The Federal Deposit Insurance Corporation (FDIC) says large customers at a recently closed bank could collectively lose millions of dollars in uninsured deposits.
The banking regulator says at least $7.1 million at First National Bank of Lindsay in Oklahoma was uninsured and in accounts that exceeded the insurance coverage limit of $250,000.
For now, the agency says customers have access to 50% of those uninsured deposits, a number that could stay the same or change if the FDIC sells the failed bank’s assets.
The news follows the full refund of uninsured depositors in the previous four bank failures, sending a signal that balances above the limit can still evaporate.

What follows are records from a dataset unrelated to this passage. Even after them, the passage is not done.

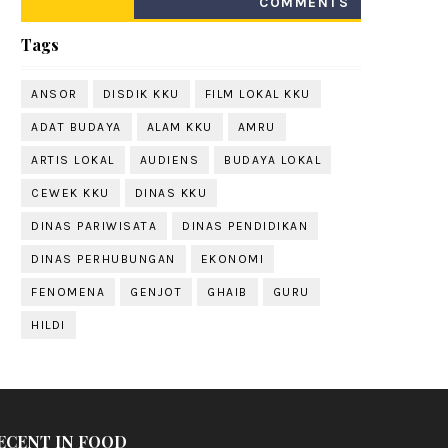
COMMENTS
Tags
ANSOR
DISDIK KKU
FILM LOKAL KKU
ADAT BUDAYA
ALAM KKU
AMRU
ARTIS LOKAL
AUDIENS
BUDAYA LOKAL
CEWEK KKU
DINAS KKU
DINAS PARIWISATA
DINAS PENDIDIKAN
DINAS PERHUBUNGAN
EKONOMI
FENOMENA
GENJOT
GHAIB
GURU
HILDI
ECENT IN FOOD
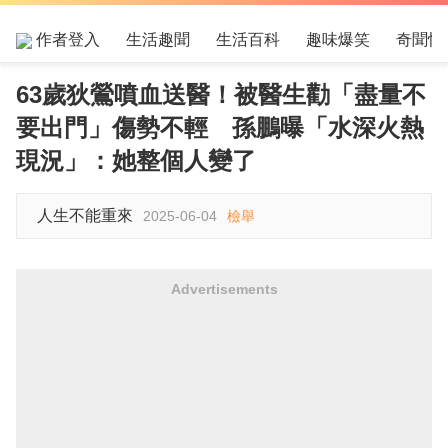
作者登入
生活趣聞
生活百科
趣味爆笑
奇聞怪
63歲狄鶯噴血送醫！被醫生勸「盡量不
要出門」傷勢不輕 孫鵬曝「水深火熱
現況」：她整個人變了
人生不能重來
2025-06-04
檢舉
Advertisements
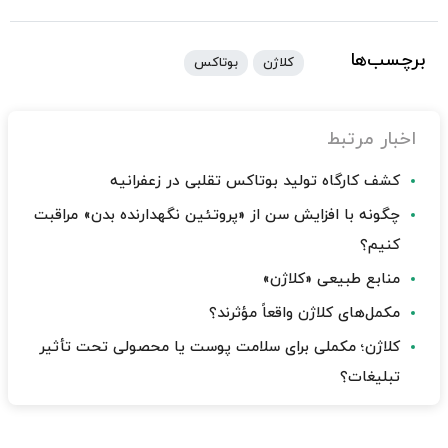
برچسب‌ها
کلاژن
بوتاکس
اخبار مرتبط
کشف کارگاه تولید بوتاکس تقلبی در زعفرانیه
چگونه با افزایش سن از «پروتئین نگهدارنده بدن» مراقبت
کنیم؟
منابع طبیعی «کلاژن‌»
مکمل‌های کلاژن واقعاً مؤثرند؟
کلاژن؛ مکملی برای سلامت پوست یا محصولی تحت تأثیر
تبلیغات؟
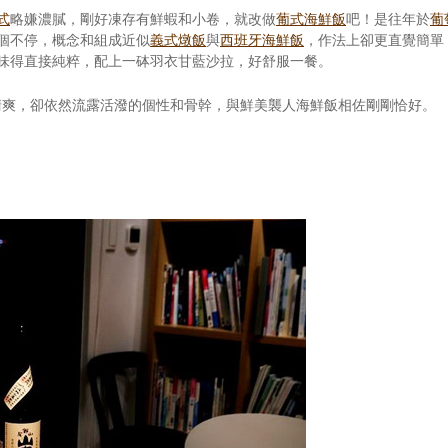
式
略嫌濃膩，剛好凍存有鮮蝦和小卷，就改做
葡式海鮮飯
吧！是往年於
葡
個不停，概念和組成近似
義式燉飯
與
西班牙海鮮飯
，作法上卻更直覺簡單
味得直接純粹，配上一砵羽衣甘藍沙拉，好舒服一餐。
清爽，卻依然流露活潑的個性和骨幹，與鮮美襲人海鮮飯相佐剛剛恰好。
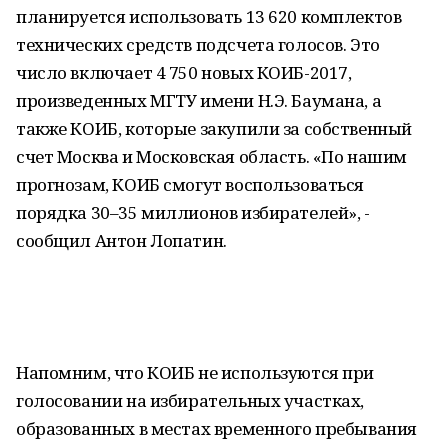
планируется использовать 13 620 комплектов
технических средств подсчета голосов. Это
число включает 4 750 новых КОИБ-2017,
произведенных МГТУ имени Н.Э. Баумана, а
также КОИБ, которые закупили за собственный
счет Москва и Московская область. «По нашим
прогнозам, КОИБ смогут воспользоваться
порядка 30–35 миллионов избирателей», -
сообщил Антон Лопатин.
Напомним, что КОИБ не используются при
голосовании на избирательных участках,
образованных в местах временного пребывания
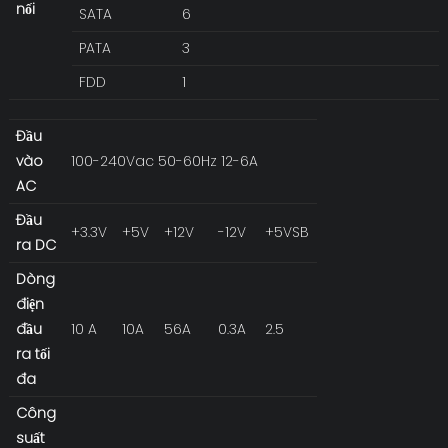
nối
SATA
6
PATA
3
FDD
1
Đầu
vào
100-240Vac 50-60Hz 12-6A
AC
Đầu
+3.3V
+5V
+12V
-12V
+5VSB
ra DC
Dòng
điện
đầu
10 A
10A
56A
0.3A
2.5
ra tối
đa
Công
suất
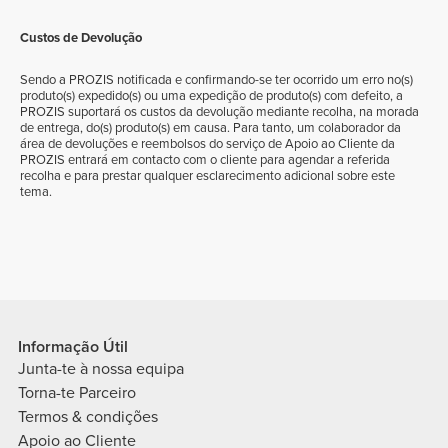
Custos de Devolução
Sendo a PROZIS notificada e confirmando-se ter ocorrido um erro no(s)
produto(s) expedido(s) ou uma expedição de produto(s) com defeito, a
PROZIS suportará os custos da devolução mediante recolha, na morada
de entrega, do(s) produto(s) em causa. Para tanto, um colaborador da
área de devoluções e reembolsos do serviço de Apoio ao Cliente da
PROZIS entrará em contacto com o cliente para agendar a referida
recolha e para prestar qualquer esclarecimento adicional sobre este
tema.
Informação Útil
Junta-te à nossa equipa
Torna-te Parceiro
Termos & condições
Apoio ao Cliente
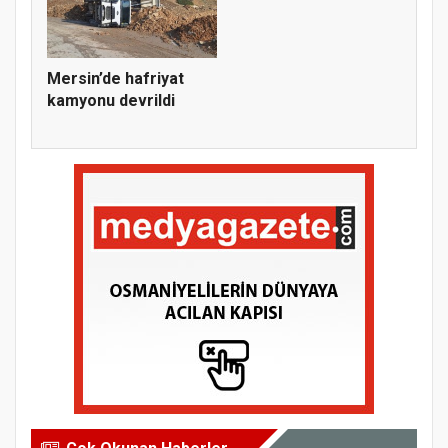
Mersin’de hafriyat
kamyonu devrildi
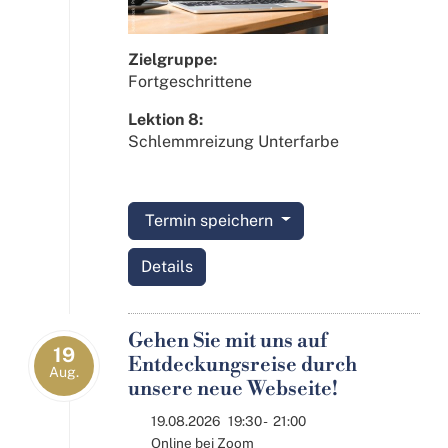
Zielgruppe:
Fortgeschrittene
Lektion 8:
Schlemmreizung Unterfarbe
Termin speichern
Details
Gehen Sie mit uns auf
19
Entdeckungsreise durch
Aug.
unsere neue Webseite!
19.08.2026
19:30
-
21:00
Online bei Zoom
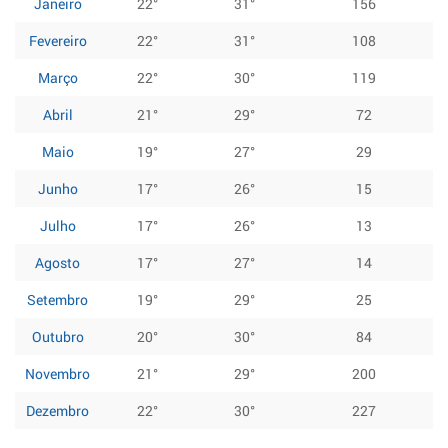
Janeiro
22°
31°
156
Fevereiro
22°
31°
108
Março
22°
30°
119
Abril
21°
29°
72
Maio
19°
27°
29
Junho
17°
26°
15
Julho
17°
26°
13
Agosto
17°
27°
14
Setembro
19°
29°
25
Outubro
20°
30°
84
Novembro
21°
29°
200
Dezembro
22°
30°
227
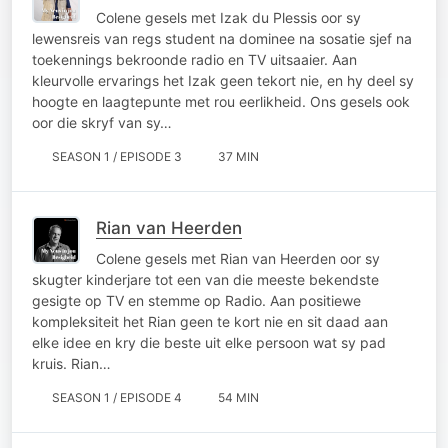
Colene gesels met Izak du Plessis oor sy
lewensreis van regs student na dominee na sosatie sjef na
toekennings bekroonde radio en TV uitsaaier. Aan
kleurvolle ervarings het Izak geen tekort nie, en hy deel sy
hoogte en laagtepunte met rou eerlikheid. Ons gesels ook
oor die skryf van sy…
SEASON 1 / EPISODE 3
37 MIN
Rian van Heerden
Colene gesels met Rian van Heerden oor sy
skugter kinderjare tot een van die meeste bekendste
gesigte op TV en stemme op Radio. Aan positiewe
kompleksiteit het Rian geen te kort nie en sit daad aan
elke idee en kry die beste uit elke persoon wat sy pad
kruis. Rian…
SEASON 1 / EPISODE 4
54 MIN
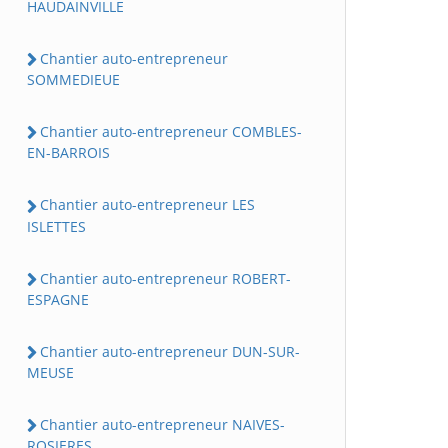
HAUDAINVILLE
Chantier auto-entrepreneur
SOMMEDIEUE
Chantier auto-entrepreneur COMBLES-
EN-BARROIS
Chantier auto-entrepreneur LES
ISLETTES
Chantier auto-entrepreneur ROBERT-
ESPAGNE
Chantier auto-entrepreneur DUN-SUR-
MEUSE
Chantier auto-entrepreneur NAIVES-
ROSIERES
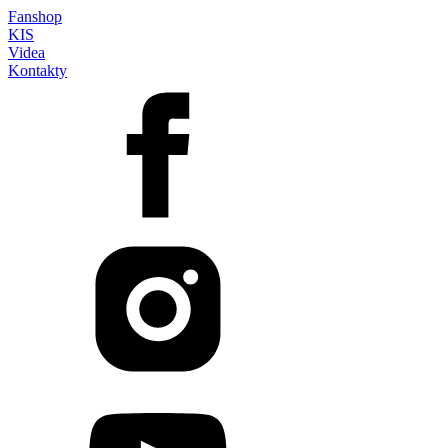
Fanshop
KIS
Videa
Kontakty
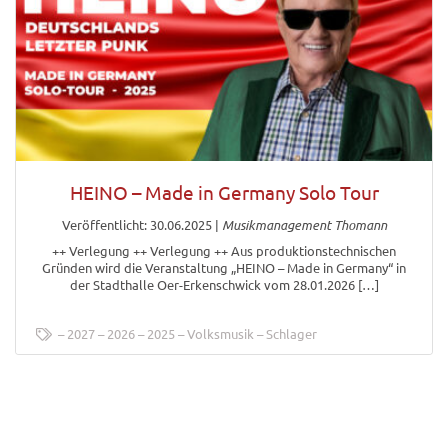
HEINO – Made in Germany Solo Tour
Veröffentlicht: 30.06.2025
|
Musikmanagement Thomann
++ Verlegung ++ Verlegung ++ Aus produktionstechnischen
Gründen wird die Veranstaltung „HEINO – Made in Germany“ in
der Stadthalle Oer-Erkenschwick vom 28.01.2026 […]
2027
2026
2025
Volksmusik
Schlager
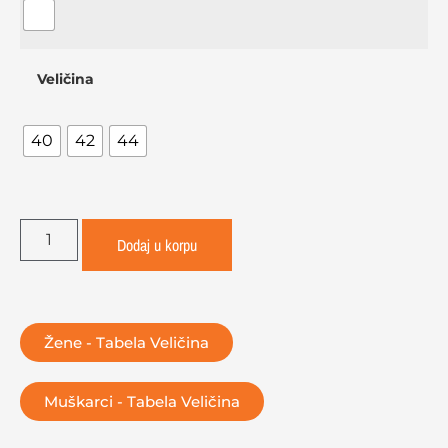
Veličina
40
42
44
Dodaj u korpu
Žene - Tabela Veličina
Muškarci - Tabela Veličina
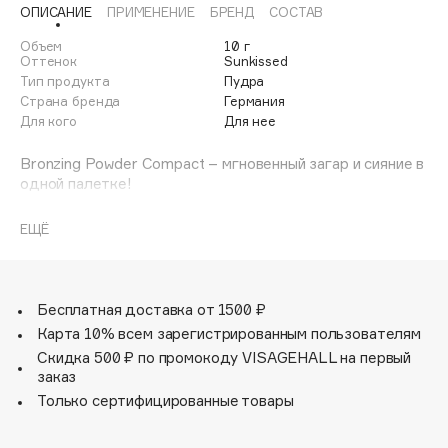
ОПИСАНИЕ
ПРИМЕНЕНИЕ
БРЕНД
СОСТАВ
Adele for you
Финал лета
Advante
Объем
10 г
ЭКСКЛЮЗИВ
Оттенок
Sunkissed
1 АВГ - 31 АВГ
Aesop
Тип продукта
Пудра
Age Stop
Страна бренда
Германия
ЭКСКЛЮЗИВ
Для кого
Для нее
AHFA Cosmetics
Ajmal
Bronzing Powder Compact – мгновенный загар и сияние в
одной палетке!
Alix Avien
Allies of Skin
Подарите своей коже здоровое сияние и эффект
ЕЩЁ
идеального загара с нашей компактной пудрой-
AMAN
бронзатором:
Amina Daudova Brushes
Идеальное соответствие разным тонам кожи.
Amouage
Ультралёгкая текстура – естественное покрытие без
Бесплатная доставка от 1500 ₽
эффекта маски.
Amuleto Di Casa
Карта 10% всем зарегистрированным пользователям
Долговечный результат – стойкое сияние на весь день.
Angiopharm
Скидка 500 ₽ по промокоду VISAGEHALL на первый
ЭКСКЛЮЗИВ
заказ
Почему эта пудра станет вашим must-have?
Annbeauty
Только сертифицированные товары
Мгновенное преображение – свежий отдохнувший вид
Anua
за секунды.
Профессиональное качество – ровное нанесение без
Apadent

The FDIC’s $250,000 limit was tested during the collapse of Silicon Valley Bank, Signature Bank and First Republic Bank last year.
In a historic first, all deposits at the first two banks were protected by the federal government with a combination of the FDIC’s insurance and an extraordinary use of the systemic risk exception, giving the FDIC, the Federal Reserve, and the Treasury Department the power were given to stop everything.
In the two bank failures that followed, both lenders were taken over by rival banks and all assets were acquired, including uninsured deposits.
Regulators say the closure of First National Bank of Lindsay occurred last week after identifying false and deceptive bank records and other information indicating fraud has depleted the bank’s capital.